This is a possible solution. It will always choose the operator with the highest alignment in a given hierarchy:

#include <exception>
#include <iostream>
#include <cstdlib>

// provides operators for any alignment >= 4 bytes
template<int Alignment>
struct DeAllocator;

template<int Alignment>
struct DeAllocator : virtual DeAllocator<Alignment/2> {
  void *operator new(size_t s) throw (std::bad_alloc) {
    std::cerr << "alignment: " << Alignment << "\n";
    return ::operator new(s);
  }

  void operator delete(void *p) {
    ::operator delete(p);
  }
};

template<>
struct DeAllocator<2> { };

// ........... Test .............
// different classes needing different alignments
struct Align8 : virtual DeAllocator<8> { };
struct Align16 : Align8, virtual DeAllocator<16> { };
struct DontCare : Align16, virtual DeAllocator<4> { };

int main() {
  delete new Align8;   // alignment: 8
  delete new Align16;  // alignment: 16
  delete new DontCare; // alignment: 16
}

It's based on the dominance rule: If there is an ambiguity in lookup, and the ambiguity is between names of a derived and a virtual base class, the name of the derived class is taken instead.

:: Excerpted data ::
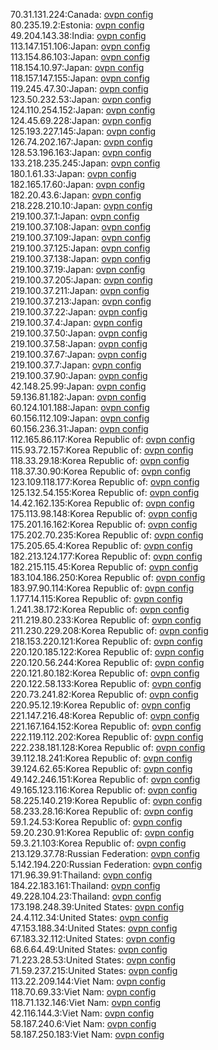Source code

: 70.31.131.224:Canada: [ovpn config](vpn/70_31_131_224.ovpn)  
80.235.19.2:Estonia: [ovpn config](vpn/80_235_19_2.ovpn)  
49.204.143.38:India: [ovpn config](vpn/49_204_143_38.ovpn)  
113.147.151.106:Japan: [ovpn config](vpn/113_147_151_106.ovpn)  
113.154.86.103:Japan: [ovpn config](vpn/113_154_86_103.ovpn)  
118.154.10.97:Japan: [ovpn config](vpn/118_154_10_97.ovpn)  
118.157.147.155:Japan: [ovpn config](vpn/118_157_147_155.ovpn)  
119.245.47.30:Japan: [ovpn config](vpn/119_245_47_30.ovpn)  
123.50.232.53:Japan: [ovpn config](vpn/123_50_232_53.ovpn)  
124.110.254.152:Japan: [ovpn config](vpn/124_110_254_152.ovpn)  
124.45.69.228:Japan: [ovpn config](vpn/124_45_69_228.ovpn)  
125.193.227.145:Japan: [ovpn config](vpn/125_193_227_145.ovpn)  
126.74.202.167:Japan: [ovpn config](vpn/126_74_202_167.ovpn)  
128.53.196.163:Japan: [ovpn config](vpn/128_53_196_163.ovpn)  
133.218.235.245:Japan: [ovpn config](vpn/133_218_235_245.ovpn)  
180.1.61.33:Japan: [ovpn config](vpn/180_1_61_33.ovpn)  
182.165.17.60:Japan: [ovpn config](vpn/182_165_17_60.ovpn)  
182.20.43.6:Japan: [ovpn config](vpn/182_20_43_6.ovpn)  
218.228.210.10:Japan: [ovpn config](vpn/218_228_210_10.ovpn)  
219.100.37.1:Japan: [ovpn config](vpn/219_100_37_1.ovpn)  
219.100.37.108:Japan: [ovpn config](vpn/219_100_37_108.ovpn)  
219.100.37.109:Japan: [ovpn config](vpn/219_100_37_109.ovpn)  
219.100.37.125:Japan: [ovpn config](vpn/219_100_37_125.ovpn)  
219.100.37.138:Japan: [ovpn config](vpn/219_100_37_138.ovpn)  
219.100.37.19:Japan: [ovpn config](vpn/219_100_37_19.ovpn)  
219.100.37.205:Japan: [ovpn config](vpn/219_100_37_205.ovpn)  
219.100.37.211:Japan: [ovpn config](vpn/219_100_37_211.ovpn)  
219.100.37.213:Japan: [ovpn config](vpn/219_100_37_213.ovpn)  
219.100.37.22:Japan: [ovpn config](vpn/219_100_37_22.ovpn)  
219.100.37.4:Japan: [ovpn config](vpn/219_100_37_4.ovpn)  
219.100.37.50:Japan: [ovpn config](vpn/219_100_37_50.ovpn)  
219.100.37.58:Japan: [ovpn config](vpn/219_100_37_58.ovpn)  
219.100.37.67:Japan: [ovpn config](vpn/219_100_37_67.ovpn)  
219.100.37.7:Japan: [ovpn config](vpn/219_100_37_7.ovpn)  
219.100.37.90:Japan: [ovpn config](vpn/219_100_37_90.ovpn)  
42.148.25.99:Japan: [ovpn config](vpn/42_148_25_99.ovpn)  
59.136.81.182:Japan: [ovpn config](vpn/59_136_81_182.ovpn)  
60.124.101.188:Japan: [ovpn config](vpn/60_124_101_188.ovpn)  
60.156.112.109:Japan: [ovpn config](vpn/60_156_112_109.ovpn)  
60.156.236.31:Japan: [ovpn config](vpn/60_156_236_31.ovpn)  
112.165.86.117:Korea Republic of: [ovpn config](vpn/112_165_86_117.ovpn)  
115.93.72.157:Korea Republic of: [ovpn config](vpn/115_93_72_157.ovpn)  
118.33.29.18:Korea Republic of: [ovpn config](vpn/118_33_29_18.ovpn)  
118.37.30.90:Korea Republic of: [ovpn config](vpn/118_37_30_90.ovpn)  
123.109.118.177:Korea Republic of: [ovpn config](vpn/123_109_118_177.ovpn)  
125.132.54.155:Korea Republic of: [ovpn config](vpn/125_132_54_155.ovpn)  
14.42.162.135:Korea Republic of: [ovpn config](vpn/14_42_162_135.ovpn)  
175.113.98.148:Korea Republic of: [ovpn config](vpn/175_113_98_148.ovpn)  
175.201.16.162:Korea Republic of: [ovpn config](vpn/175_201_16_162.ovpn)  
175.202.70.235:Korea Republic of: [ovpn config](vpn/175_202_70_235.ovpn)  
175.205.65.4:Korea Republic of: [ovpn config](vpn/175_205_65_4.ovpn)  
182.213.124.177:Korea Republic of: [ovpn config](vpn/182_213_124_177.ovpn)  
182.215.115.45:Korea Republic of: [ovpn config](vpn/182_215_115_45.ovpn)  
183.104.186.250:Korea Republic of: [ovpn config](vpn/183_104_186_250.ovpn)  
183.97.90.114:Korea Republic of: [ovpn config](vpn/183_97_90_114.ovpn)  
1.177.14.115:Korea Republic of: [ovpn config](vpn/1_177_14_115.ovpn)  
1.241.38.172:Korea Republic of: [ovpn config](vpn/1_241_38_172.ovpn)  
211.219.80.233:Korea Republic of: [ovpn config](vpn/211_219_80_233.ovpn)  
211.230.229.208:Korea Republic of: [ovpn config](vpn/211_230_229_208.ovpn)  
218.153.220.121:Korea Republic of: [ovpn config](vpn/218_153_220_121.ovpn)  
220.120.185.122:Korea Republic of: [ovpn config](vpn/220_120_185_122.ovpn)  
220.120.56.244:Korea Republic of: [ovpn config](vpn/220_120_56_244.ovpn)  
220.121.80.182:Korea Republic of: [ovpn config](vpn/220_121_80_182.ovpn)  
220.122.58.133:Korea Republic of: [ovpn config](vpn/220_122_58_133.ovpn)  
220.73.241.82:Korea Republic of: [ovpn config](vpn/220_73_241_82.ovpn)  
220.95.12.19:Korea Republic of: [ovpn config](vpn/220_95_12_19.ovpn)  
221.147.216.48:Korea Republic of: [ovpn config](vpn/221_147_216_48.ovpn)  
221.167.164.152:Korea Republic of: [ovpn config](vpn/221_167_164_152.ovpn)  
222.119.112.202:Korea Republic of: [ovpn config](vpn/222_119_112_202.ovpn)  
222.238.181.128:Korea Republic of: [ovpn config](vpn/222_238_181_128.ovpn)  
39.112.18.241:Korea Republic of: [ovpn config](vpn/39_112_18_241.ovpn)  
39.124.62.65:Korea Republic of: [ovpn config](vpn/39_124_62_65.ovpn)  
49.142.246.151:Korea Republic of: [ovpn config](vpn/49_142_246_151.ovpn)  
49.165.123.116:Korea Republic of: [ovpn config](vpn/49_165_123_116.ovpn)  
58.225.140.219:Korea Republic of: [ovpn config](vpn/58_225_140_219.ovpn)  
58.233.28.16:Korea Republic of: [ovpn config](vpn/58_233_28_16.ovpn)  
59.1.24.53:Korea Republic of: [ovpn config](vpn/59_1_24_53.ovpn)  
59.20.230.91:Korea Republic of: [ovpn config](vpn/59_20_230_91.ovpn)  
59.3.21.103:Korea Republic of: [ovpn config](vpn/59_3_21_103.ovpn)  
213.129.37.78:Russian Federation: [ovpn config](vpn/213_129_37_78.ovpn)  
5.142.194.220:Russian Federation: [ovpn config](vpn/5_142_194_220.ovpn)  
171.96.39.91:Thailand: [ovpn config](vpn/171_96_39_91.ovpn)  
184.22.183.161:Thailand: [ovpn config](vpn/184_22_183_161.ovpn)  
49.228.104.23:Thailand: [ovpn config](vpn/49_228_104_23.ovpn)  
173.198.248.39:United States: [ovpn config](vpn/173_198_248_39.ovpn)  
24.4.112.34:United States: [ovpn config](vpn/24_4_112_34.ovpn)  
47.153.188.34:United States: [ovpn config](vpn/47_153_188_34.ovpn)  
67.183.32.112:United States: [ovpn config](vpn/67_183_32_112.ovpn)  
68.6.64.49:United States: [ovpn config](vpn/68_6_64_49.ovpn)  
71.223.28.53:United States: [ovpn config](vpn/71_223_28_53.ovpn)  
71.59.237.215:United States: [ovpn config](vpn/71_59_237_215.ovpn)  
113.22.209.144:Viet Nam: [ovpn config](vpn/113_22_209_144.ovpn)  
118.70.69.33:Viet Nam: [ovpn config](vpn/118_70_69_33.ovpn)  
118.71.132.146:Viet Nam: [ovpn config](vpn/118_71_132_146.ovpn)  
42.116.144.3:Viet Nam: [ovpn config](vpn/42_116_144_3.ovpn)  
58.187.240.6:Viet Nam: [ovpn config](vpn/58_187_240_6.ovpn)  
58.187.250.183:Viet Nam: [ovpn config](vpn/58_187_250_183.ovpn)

:: Work order 1 ::
From the C++ alignment answer above, return the stretch from "It's based on" through "is taken instead.", copied word for word.
:: Work order 2 ::
In the C++ alignment answer, which operator does the solution always pick within a given hierarchy?

:: Exercise solution 1 ::
It's based on the dominance rule: If there is an ambiguity in lookup, and the ambiguity is between names of a derived and a virtual base class, the name of the derived class is taken instead.

:: Exercise solution 2 ::
The operator with the highest alignment.